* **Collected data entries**
——————————
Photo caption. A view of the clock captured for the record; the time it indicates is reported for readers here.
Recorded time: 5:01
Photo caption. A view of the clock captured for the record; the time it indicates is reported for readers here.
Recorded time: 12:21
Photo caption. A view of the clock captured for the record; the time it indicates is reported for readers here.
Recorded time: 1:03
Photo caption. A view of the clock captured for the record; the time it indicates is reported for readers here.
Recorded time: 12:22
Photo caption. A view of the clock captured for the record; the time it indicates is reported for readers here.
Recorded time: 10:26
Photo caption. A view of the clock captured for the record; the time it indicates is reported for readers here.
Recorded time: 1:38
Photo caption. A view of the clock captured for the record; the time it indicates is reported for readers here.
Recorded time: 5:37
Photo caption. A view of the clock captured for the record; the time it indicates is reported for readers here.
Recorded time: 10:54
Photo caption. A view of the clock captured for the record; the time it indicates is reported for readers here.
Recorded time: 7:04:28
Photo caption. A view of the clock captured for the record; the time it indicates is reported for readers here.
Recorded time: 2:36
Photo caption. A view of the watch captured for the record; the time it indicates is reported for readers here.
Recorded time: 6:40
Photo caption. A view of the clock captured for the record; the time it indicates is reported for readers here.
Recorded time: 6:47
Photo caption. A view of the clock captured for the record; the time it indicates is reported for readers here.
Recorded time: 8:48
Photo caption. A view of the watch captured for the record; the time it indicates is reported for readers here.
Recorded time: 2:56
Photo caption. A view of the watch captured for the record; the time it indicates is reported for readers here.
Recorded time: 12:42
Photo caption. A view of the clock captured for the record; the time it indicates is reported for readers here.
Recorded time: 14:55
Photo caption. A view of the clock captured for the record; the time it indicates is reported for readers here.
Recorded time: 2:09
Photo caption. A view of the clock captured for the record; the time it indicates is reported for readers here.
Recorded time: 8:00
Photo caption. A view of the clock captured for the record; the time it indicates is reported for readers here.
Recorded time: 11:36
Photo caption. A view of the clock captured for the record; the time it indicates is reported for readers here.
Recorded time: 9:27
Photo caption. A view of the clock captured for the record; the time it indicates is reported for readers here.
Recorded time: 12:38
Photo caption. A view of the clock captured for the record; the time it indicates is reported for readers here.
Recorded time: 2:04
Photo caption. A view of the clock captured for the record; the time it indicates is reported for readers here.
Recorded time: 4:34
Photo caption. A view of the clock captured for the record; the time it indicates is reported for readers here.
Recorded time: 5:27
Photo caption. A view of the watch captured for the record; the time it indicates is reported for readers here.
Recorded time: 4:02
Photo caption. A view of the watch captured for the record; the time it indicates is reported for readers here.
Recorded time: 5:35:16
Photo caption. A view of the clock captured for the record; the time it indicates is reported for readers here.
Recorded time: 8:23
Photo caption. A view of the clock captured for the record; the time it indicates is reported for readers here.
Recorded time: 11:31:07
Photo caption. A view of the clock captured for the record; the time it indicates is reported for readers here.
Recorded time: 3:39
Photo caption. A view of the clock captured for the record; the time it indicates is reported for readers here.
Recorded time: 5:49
——————————
* **Stated exercise**
Write out the listing above again, changing each "Recorded time" to "Time shown" and keeping everything else the same.

* **Answer to the task**
Photo caption. A view of the clock captured for the record; the time it indicates is reported for readers here.
Time shown: 5:01
Photo caption. A view of the clock captured for the record; the time it indicates is reported for readers here.
Time shown: 12:21
Photo caption. A view of the clock captured for the record; the time it indicates is reported for readers here.
Time shown: 1:03
Photo caption. A view of the clock captured for the record; the time it indicates is reported for readers here.
Time shown: 12:22
Photo caption. A view of the clock captured for the record; the time it indicates is reported for readers here.
Time shown: 10:26
Photo caption. A view of the clock captured for the record; the time it indicates is reported for readers here.
Time shown: 1:38
Photo caption. A view of the clock captured for the record; the time it indicates is reported for readers here.
Time shown: 5:37
Photo caption. A view of the clock captured for the record; the time it indicates is reported for readers here.
Time shown: 10:54
Photo caption. A view of the clock captured for the record; the time it indicates is reported for readers here.
Time shown: 7:04:28
Photo caption. A view of the clock captured for the record; the time it indicates is reported for readers here.
Time shown: 2:36
Photo caption. A view of the watch captured for the record; the time it indicates is reported for readers here.
Time shown: 6:40
Photo caption. A view of the clock captured for the record; the time it indicates is reported for readers here.
Time shown: 6:47
Photo caption. A view of the clock captured for the record; the time it indicates is reported for readers here.
Time shown: 8:48
Photo caption. A view of the watch captured for the record; the time it indicates is reported for readers here.
Time shown: 2:56
Photo caption. A view of the watch captured for the record; the time it indicates is reported for readers here.
Time shown: 12:42
Photo caption. A view of the clock captured for the record; the time it indicates is reported for readers here.
Time shown: 14:55
Photo caption. A view of the clock captured for the record; the time it indicates is reported for readers here.
Time shown: 2:09
Photo caption. A view of the clock captured for the record; the time it indicates is reported for readers here.
Time shown: 8:00
Photo caption. A view of the clock captured for the record; the time it indicates is reported for readers here.
Time shown: 11:36
Photo caption. A view of the clock captured for the record; the time it indicates is reported for readers here.
Time shown: 9:27
Photo caption. A view of the clock captured for the record; the time it indicates is reported for readers here.
Time shown: 12:38
Photo caption. A view of the clock captured for the record; the time it indicates is reported for readers here.
Time shown: 2:04
Photo caption. A view of the clock captured for the record; the time it indicates is reported for readers here.
Time shown: 4:34
Photo caption. A view of the clock captured for the record; the time it indicates is reported for readers here.
Time shown: 5:27
Photo caption. A view of the watch captured for the record; the time it indicates is reported for readers here.
Time shown: 4:02
Photo caption. A view of the watch captured for the record; the time it indicates is reported for readers here.
Time shown: 5:35:16
Photo caption. A view of the clock captured for the record; the time it indicates is reported for readers here.
Time shown: 8:23
Photo caption. A view of the clock captured for the record; the time it indicates is reported for readers here.
Time shown: 11:31:07
Photo caption. A view of the clock captured for the record; the time it indicates is reported for readers here.
Time shown: 3:39
Photo caption. A view of the clock captured for the record; the time it indicates is reported for readers here.
Time shown: 5:49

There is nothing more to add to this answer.